Software Tools

A major goal of ORNIS is to develop a new suite of web-based, open-source technological tools for validating georeferences, taxonomic identifications, and collection dates (or at least flagging records with high probabilities of error).

Taxonomic Standardization

ORNIS programmers will develop software for exploring and identifying taxonomic discrepancies in biocollections databases, based on an avian taxonomy compendium in which which all synonymies and equivalencies have been established. Users will specify a target authority list from among the choices, and then will be able to:

  • Detect and flag names not represented on the chosen authority list ("nonstandard names")
  • Identify nonstandard names represented on other authority lists for interpretation and correction
  • Confirm choice of name for those names that translate unambiguously into the chosen authority list
  • Flag names for which additional information (e.g., locality, phenotype) is necessary for translation

Locality Consistency

Consistency among locality fields in biocollections databases provides a first test for georeferencing error. ORNIS programmes will develop a workbench in which geographic references assigned via automated georeferencing will be compared with data fields for country, state, and county. If the geographic position indicated by the georeferenced coordinates does not fall within the appropriate polygon specified by the other fields (country, state, county), then logical inconsistency exists.

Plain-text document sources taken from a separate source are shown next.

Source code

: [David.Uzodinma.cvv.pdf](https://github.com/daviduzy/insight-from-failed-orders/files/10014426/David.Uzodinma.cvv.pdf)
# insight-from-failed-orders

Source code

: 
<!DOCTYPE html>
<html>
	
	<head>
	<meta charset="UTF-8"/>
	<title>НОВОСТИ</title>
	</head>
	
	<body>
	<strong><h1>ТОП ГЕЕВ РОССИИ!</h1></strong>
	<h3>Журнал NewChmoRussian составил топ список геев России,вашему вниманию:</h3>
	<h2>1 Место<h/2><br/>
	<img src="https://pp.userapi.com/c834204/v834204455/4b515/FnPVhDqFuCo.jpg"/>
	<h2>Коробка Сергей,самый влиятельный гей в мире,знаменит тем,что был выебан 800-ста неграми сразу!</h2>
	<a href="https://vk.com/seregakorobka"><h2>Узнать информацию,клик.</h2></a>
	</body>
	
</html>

Examples of locality inconsistencies for California data in the Museum of Vertebrate Zoology:

Species Ecology

Another error-checking tool uses ecological niche-modeling to detect occurrence points that represent ecological outliers for a particular species. This approach combines the pool of specimen data for a species with environmental layers and a machine-learning algorithm for modeling species' ecological niches. When species' occurrence points are overlaid on the geographic predictions of the ecological niche models, outliers (i.e., points outside of the predicted geographic range) have a high probability of error in either species identification or georeferencing. Implementation of this tool through ORNIS will allow collections to flag particular specimens as potentially erroneous and which require further checking.

Collector Itineraries

The cross-institutional nature of the ORNIS network will enable an approach to error-detection that includes both temporal and spatial elements (i.e., "collecting events"). Collector's specimen locality records can be ordered by date of collection, and distances traveled during one day or a few days can be calculated. These distances can then be filtered to detect unexpectedly long distances that might indicate erroneous data records. Implementation of this tool requires a community architecture such as ORNIS because most collectors' specimens are scattered across multiple institutions.